For one irrational moment I want to get off. Grab Jesse, run back, apologize to nobody, and take my chances with layoffs and rent and all the ordinary forms of ruin I at least know by name.
Then Jesse stirs, makes a little sleepy sound, and tucks his face closer under my chin.
I press my lips to his hair.
“No,” I whisper to the reflection in the port. “We’re doing this.”
The shuttle docks at Syfer Station hours later with the soft, bone-deep thunk of magnetic locks engaging. The station is enormous—glass promenades, polished metal arches, the faint scent of recirculated air overlaid with spice kiosks and engine grease. Contestant handlers move us through a private corridor away from the public concourse.
I expect industrial transport from there.
Instead, the corridor opens onto a docking bay where a luxury cruise liner waits in impossible white and gold.
I stop walking.
“You have got to be kidding me.”
The ship gleams under bay lights like vanity made structural. Sleek hull. panoramic viewing decks. decorative light strips curling along the gangway.
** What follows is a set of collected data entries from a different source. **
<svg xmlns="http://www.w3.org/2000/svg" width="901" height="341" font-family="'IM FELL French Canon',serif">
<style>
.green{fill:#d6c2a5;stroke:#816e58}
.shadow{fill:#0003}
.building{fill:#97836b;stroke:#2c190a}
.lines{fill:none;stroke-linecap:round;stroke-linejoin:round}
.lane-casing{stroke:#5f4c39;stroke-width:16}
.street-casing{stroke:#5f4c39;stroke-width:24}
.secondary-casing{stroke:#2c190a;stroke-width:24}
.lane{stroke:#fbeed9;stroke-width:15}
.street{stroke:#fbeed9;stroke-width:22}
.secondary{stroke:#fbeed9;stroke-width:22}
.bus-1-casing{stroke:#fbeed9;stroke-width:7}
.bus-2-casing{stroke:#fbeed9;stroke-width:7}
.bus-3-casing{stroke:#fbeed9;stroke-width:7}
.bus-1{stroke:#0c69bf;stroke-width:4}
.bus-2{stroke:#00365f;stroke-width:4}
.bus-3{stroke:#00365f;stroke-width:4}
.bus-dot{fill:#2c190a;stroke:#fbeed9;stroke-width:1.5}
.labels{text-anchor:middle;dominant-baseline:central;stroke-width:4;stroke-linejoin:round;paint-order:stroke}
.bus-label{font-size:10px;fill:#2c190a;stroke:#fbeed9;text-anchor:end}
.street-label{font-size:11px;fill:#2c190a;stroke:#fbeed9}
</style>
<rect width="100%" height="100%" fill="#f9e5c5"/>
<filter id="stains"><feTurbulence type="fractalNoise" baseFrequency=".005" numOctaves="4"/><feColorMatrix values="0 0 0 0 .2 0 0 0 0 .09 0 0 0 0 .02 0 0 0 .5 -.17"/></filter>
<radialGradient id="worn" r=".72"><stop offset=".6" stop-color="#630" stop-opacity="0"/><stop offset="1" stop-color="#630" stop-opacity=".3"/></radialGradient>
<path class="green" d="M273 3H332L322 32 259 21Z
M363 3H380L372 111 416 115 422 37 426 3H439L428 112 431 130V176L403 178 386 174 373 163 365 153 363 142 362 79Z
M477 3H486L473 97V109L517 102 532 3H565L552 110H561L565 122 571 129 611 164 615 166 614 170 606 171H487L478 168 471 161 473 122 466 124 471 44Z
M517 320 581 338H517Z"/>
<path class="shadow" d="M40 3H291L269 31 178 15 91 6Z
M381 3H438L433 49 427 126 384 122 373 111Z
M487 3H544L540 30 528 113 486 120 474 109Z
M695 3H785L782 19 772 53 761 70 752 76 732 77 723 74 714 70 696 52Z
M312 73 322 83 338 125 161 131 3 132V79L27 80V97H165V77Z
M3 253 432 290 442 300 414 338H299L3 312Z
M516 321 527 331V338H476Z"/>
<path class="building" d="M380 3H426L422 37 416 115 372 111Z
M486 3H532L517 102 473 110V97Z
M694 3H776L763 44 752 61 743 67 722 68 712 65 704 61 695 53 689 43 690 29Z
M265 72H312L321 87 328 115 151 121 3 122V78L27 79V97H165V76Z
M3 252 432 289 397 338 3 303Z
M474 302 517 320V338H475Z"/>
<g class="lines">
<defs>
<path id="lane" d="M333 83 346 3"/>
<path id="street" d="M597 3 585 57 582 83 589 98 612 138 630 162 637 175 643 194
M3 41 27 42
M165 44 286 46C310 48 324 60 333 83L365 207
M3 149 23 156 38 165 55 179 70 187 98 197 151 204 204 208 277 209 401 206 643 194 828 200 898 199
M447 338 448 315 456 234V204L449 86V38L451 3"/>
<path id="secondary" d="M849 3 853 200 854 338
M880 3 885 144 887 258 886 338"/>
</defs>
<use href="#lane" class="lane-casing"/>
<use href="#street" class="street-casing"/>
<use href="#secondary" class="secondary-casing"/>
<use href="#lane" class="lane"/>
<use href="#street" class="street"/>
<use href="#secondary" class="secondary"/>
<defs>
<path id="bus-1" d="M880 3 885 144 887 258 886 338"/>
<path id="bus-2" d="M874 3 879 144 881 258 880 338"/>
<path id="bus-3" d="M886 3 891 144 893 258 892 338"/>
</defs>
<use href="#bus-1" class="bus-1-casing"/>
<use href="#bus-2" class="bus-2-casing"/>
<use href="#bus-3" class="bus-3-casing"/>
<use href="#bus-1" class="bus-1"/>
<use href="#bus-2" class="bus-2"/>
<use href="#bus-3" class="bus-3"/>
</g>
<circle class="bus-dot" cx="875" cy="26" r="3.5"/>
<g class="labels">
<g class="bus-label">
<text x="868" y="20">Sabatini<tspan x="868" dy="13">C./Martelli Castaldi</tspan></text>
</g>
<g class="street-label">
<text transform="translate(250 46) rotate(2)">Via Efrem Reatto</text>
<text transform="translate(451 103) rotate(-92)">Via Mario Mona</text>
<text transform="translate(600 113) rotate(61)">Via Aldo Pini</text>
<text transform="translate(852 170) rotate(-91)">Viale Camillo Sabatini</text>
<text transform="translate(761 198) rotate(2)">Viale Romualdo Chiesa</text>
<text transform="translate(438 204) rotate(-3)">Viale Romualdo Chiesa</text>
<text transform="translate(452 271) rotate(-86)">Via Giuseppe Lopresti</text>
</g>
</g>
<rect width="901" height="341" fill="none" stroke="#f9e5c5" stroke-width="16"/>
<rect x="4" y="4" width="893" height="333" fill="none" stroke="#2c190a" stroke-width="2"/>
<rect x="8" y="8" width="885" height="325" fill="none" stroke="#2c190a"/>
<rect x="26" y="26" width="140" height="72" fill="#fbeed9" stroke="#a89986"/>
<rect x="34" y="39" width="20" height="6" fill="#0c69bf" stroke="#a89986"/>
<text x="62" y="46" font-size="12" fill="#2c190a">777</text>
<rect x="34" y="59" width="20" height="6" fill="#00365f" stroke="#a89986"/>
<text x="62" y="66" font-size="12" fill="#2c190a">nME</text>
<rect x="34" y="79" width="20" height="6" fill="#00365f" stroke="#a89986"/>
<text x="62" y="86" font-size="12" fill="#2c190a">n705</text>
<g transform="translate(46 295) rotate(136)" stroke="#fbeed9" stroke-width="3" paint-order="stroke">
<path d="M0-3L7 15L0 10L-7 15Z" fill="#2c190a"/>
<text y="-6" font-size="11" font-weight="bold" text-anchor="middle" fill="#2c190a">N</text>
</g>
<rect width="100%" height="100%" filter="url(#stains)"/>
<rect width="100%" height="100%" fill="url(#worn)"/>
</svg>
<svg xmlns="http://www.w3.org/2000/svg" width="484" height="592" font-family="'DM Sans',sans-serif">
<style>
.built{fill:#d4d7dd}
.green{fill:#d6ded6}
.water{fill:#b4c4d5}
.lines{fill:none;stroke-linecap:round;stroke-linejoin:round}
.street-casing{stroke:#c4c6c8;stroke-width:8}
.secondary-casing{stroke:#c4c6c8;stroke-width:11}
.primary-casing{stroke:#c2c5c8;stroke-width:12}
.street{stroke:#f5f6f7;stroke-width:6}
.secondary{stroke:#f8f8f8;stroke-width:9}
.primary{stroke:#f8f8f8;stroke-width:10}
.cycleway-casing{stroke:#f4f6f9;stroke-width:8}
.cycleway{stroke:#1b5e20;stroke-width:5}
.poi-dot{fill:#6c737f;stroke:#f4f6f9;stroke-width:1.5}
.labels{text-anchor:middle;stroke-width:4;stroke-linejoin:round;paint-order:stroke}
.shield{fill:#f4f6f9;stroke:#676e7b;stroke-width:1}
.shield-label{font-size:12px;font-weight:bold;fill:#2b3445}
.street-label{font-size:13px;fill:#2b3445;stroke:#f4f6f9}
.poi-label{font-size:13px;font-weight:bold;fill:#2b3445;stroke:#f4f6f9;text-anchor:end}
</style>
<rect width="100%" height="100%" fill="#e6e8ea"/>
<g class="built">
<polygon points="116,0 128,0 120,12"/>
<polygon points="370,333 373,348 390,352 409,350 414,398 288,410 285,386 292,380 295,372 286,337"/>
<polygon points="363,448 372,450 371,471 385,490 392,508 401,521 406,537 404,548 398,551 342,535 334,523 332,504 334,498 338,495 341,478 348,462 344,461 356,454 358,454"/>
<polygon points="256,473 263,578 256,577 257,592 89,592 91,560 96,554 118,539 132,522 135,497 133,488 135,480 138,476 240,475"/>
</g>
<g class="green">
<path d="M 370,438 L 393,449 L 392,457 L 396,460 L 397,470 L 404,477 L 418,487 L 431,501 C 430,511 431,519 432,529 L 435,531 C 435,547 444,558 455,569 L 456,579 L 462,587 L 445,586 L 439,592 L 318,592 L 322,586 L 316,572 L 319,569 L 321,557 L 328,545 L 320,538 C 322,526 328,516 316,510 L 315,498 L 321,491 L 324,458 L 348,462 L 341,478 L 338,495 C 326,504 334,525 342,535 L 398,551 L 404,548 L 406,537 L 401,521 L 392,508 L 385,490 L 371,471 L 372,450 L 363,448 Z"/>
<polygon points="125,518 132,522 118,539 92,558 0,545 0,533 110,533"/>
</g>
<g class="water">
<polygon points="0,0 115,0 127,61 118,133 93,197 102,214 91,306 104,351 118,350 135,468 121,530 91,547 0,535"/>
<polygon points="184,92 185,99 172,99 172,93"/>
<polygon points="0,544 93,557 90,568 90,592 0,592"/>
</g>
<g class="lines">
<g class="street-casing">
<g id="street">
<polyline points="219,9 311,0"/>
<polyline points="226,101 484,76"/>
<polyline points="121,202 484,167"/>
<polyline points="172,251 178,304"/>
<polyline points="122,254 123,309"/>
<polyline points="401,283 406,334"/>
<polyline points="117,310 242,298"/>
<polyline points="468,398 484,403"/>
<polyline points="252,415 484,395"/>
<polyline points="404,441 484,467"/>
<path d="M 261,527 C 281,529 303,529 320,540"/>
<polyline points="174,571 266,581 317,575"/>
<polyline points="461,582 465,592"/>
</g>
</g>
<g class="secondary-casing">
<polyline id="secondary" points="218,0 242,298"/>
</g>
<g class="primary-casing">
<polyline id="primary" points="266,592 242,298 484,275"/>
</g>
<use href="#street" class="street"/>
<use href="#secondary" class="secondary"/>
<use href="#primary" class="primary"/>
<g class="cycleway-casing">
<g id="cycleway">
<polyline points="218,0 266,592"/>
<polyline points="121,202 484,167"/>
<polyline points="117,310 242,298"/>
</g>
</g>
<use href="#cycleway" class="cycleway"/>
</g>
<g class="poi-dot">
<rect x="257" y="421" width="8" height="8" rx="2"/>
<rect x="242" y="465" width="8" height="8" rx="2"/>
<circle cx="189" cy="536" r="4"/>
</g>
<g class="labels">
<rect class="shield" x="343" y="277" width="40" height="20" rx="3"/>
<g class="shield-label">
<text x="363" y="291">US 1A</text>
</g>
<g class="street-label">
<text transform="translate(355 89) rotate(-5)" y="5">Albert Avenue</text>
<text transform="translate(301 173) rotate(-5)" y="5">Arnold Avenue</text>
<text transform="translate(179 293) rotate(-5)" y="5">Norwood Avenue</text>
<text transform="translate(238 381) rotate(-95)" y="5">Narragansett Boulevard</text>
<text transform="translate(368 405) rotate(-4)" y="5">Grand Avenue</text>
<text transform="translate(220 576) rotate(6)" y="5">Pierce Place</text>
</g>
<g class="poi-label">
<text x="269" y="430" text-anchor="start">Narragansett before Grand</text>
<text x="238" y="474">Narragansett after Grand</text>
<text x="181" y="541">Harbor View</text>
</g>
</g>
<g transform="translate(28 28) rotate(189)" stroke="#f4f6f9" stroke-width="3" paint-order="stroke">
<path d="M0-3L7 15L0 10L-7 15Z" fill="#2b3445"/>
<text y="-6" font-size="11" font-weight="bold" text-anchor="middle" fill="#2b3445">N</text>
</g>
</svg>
Across the side, in enormous silver script, the liner’s name glitters like it expects applause.
A contestant behind me whistles. “Well, that’s obscene.”
“It is,” I mutter.
A staff escort with a headset smiles without slowing. “Welcome to theCelestial Bloom, our official transfer vessel to Fratvoy One.”
Of course it is.
Jesse wakes enough to lift his head and blink at the ship. “Big.”
“Yeah,” I say. “Big.”
Dax comes up beside me, carrying his duffel over one shoulder. “Guess they want us comfortable before they start trying to kill us.”
“That is not comforting.”
He laughs again.
I don’t.
We move up the gangway in a glittering procession of contestants, staff, luggage, nerves. Somewhere overhead, cameras pivot like bright mechanical birds. The liner smells of polished wood composites, chilled citrus, expensive fabric, and that faint sterile undertone all luxury transport has—the smell of money trying to disguise logistics.
My cabin assignment includes a family suite, exactly as negotiated. Small, but clean. Reinforced crib frame already in place. Thank God.